_SUPPLIED PASSAGE_.
************

The version number is inconsequential. It is automatically determined from the tags (using GitVersion). Your clone does not have the release tags, so it "restarts" from 0.x. That's not a problem.

Drivers have been bumped, and for development builds that causes issues. Simply: uninstall whatever usbipd-win you have installed now. And then install another version (your dev build, for example). And if that fails (like you reported), Do a repair install. That should fix any driver versions.

EDIT: And as always with Windows, when things go wrong with driver installs: a reboot in between steps helps ...

dorssel avatar Jul 06 '24 08:07 dorssel

I uninstalled, repaired, downgraded/upgraded, rebooted usbipd-win multiple times, but only got it resolved after uninstalling a VirturalBox USB device via 'Device Manager': VirtualBox USB No drivers are installed

Now it is running with version 0.2.0

rhermsen avatar Jul 06 '24 11:07 rhermsen

Oh well, dev versions .... Good luck with this one.

dorssel avatar Jul 06 '24 16:07 dorssel

I guess you had it forced bound?

dorssel avatar Jul 06 '24 16:07 dorssel

No, didn't use a 'force' option. Only used the 'usbipd bind --busid 1-4' and 'usbipd attach --wsl --busid 1-4'.

Started from a working usbipd 4.2.0 > tried install usbipd 0.2.0 but this failed due to lower version as the one already installed > uninstall 4.2.0 > (didn't reboot...) installed 0.2.0 (don't think I rebooted) and at this point ran into that issue until I found (after a lot of steps) the 'VituralBox USB' device in de 'Device Manager'.

rhermsen avatar Jul 06 '24 20:07 rhermsen

************

_STORED DATA_.

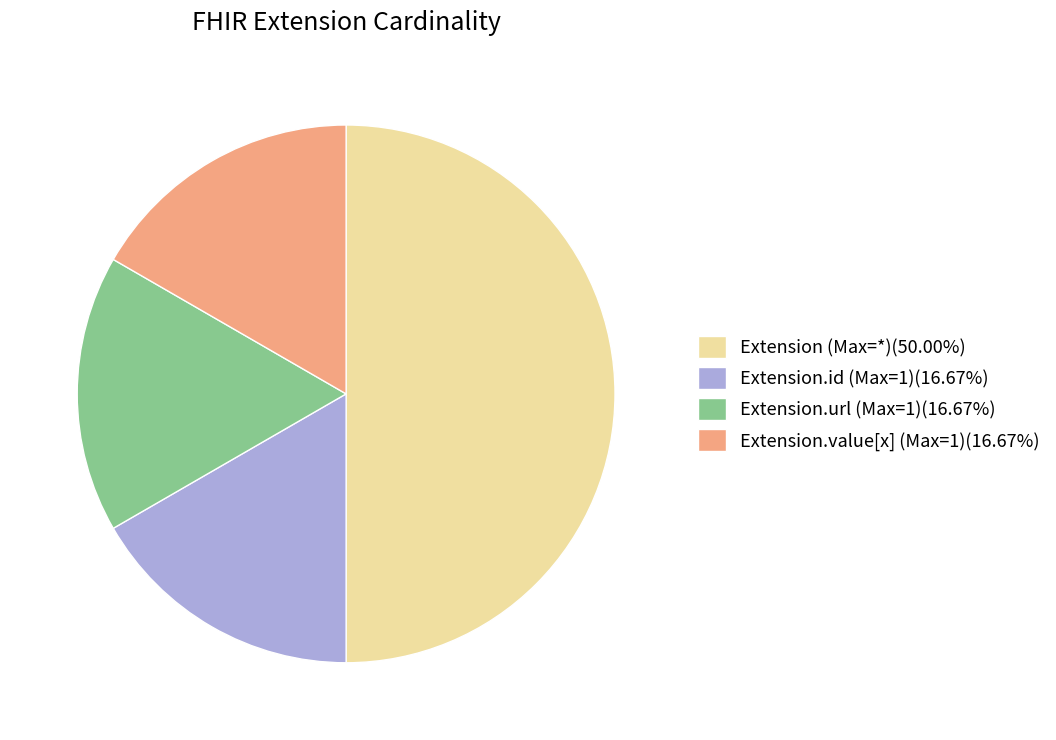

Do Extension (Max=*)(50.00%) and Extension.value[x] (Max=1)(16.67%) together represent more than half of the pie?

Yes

************

_DIRECTIONS_.
**1)** For each statement, say yes or no according to the usbipd-win thread, and quote the words that decide it. (a) The version number is worked out from the tags with GitVersion. (b) The user bound the device with a force option. (c) The user's setup now runs version 0.2.0.
**2)** Give a two-sentence summary of the usbipd-win thread.

_WRITTEN RESPONSES_.
**1)**
(a) Yes: "It is automatically determined from the tags (using GitVersion)."
(b) No: "No, didn't use a 'force' option."
(c) Yes: "Now it is running with version 0.2.0"

**2)** A clone's version number restarts from 0.x because it comes from release tags the clone doesn't have, and driver trouble with dev builds should be handled by uninstalling, installing the new version, and doing a repair install if that fails. One user tried uninstalling, repairing, switching versions and rebooting many times, but the problem went away only after removing a VirtualBox USB device in Device Manager, and the setup now runs version 0.2.0.